RubyQC -- A conceptual QuickCheck library for Ruby.
How do we make sure our programs work as expected?
Taking it to the extreme, of course we prove it formally.
We have Agda for Haskell people, or Coq for OCaml people.
However, in most cases we don't really care if they are
100% correct. Do we care PRNGs are really random
in games? Some people might care, we don't. Can we
prove halting problem? Of course not, but we do need
termination check at times.
For most cases, an army of tests is far good enough.
Usually we write scenario based tests. We first assume
things, and then do things, finally verify results. This is
quite simple, but cannot really cover most of the inputs
without great effort.
QuickCheck took another approach. Instead of writing
scenario, we think about what properties do our programs,
or functions have, giving a range of inputs. Suppose
we want to test the reverse function, instead of testing
against a fixed set of lists and verify a fixed set of results,
we think about what properties does reverse have.

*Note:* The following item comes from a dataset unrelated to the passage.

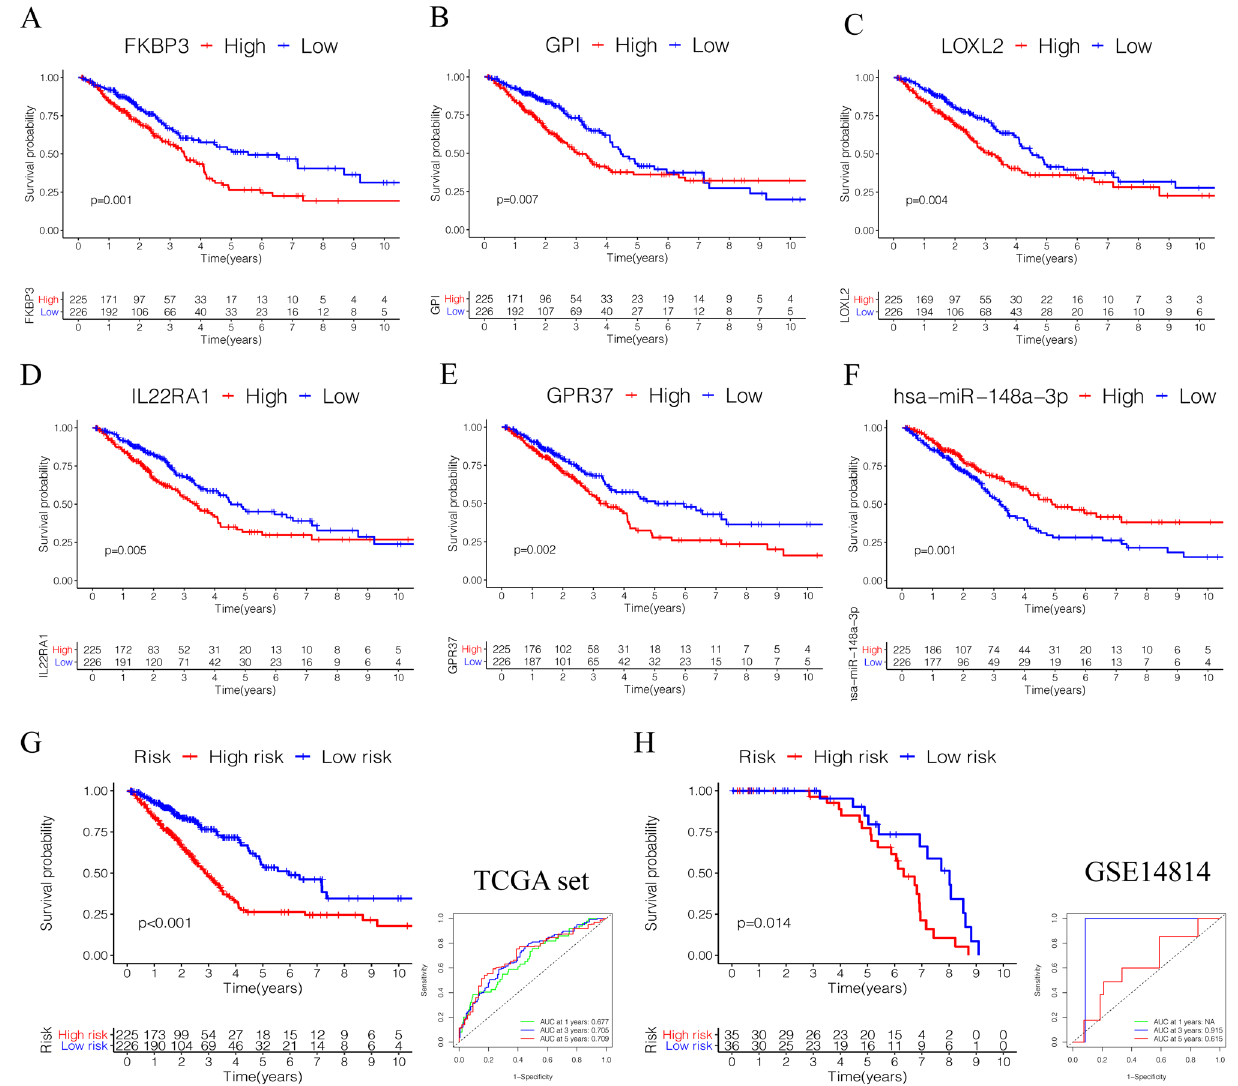
Figure 4. Survival analysis of prognostic genes in ceRNA network. ( A – F ) The Kaplan–Meier curves validated the 6 key genes ( FKBP3, GPI, LOXL2, IL22RA1, GPR37 , has-miR-148a-3p ) were significantly associated with overall survival, p -value < 0.05. ( G ) The Kaplan–Meier overall survival curves for risk score groups. Red curves represent high risk group and blue curves represent low risk group, p -value < 0.05. ( H ) The ROC curves showed that the area under curve (AUC) at 1 year was 0.677, at 3 year was 0.705, and at 5 years was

For example, if we reverse and reverse a list, the result
should be equal to the original list. With QuickCheck, it
could then generate arbitrary random lists to the property
function you just wrote, and verify if the property holds.
By default, it would generate 100 test cases.
This approach would force you think more about the
precondition and postcondition, eliminating unusual
corner cases you might never think of, and force you
think what are the functions we're really writing. We
could also raise the number of test cases by configuring
it and raise our level of confidence about correctness.